• **Problem**
Among the records below, find each line containing the word "CASH" and copy it.

-- Input for this task follows --

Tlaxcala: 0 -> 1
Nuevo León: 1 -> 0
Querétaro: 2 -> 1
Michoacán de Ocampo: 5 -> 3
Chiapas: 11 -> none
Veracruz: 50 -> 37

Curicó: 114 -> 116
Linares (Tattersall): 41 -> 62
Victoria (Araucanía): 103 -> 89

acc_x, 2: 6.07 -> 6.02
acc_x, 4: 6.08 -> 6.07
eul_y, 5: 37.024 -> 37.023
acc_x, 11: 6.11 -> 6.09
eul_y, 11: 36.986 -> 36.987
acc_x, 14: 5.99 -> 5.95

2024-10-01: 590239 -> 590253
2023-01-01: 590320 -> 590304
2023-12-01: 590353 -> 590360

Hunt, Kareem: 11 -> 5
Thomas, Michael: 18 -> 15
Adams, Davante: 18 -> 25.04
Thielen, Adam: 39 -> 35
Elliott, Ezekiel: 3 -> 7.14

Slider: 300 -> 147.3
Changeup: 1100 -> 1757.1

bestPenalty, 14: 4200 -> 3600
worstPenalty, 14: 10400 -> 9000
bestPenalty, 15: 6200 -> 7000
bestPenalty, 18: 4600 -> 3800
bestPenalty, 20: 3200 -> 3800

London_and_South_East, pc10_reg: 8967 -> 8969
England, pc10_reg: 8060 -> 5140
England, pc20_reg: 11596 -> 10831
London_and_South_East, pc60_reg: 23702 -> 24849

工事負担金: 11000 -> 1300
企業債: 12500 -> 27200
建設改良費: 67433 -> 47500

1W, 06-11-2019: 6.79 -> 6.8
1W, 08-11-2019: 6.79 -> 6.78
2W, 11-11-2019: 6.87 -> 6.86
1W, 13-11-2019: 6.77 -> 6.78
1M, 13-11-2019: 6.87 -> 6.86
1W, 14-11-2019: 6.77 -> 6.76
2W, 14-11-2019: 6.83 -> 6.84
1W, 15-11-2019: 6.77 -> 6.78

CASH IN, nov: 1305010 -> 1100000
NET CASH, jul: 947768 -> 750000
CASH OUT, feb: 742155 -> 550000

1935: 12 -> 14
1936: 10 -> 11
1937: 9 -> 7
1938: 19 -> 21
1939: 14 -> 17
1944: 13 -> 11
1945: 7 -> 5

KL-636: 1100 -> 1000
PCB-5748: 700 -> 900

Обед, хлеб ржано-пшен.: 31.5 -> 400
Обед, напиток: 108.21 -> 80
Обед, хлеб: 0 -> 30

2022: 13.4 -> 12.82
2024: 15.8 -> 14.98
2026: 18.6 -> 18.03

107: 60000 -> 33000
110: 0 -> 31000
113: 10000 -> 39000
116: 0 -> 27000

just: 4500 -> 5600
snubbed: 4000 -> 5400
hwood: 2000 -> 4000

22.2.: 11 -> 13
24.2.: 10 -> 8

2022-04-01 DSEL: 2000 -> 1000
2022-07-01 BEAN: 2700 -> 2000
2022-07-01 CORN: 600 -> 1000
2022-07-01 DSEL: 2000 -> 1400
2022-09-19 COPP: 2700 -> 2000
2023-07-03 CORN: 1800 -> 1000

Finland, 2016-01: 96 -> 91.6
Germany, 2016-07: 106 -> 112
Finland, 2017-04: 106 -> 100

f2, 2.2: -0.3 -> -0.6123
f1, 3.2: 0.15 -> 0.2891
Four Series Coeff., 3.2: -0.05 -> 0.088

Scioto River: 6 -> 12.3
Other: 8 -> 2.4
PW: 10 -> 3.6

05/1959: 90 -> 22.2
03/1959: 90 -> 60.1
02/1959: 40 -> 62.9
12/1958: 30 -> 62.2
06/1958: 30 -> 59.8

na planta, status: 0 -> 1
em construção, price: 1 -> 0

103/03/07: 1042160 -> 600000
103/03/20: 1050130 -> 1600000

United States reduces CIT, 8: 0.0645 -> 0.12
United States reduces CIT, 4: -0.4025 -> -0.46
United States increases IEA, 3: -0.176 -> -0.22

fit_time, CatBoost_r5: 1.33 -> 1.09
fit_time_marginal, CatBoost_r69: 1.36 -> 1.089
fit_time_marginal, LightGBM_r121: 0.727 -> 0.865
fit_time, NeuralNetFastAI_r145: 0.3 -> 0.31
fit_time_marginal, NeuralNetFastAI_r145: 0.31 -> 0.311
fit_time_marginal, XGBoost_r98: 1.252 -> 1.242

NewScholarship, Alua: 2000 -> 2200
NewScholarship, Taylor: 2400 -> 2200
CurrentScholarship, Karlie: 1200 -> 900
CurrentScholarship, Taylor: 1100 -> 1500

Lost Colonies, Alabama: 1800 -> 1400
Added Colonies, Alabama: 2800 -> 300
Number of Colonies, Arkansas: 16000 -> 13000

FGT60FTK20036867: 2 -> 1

-- Input for this task concluded --

• **Solution for this task**
CASH IN, nov: 1305010 -> 1100000
NET CASH, jul: 947768 -> 750000
CASH OUT, feb: 742155 -> 550000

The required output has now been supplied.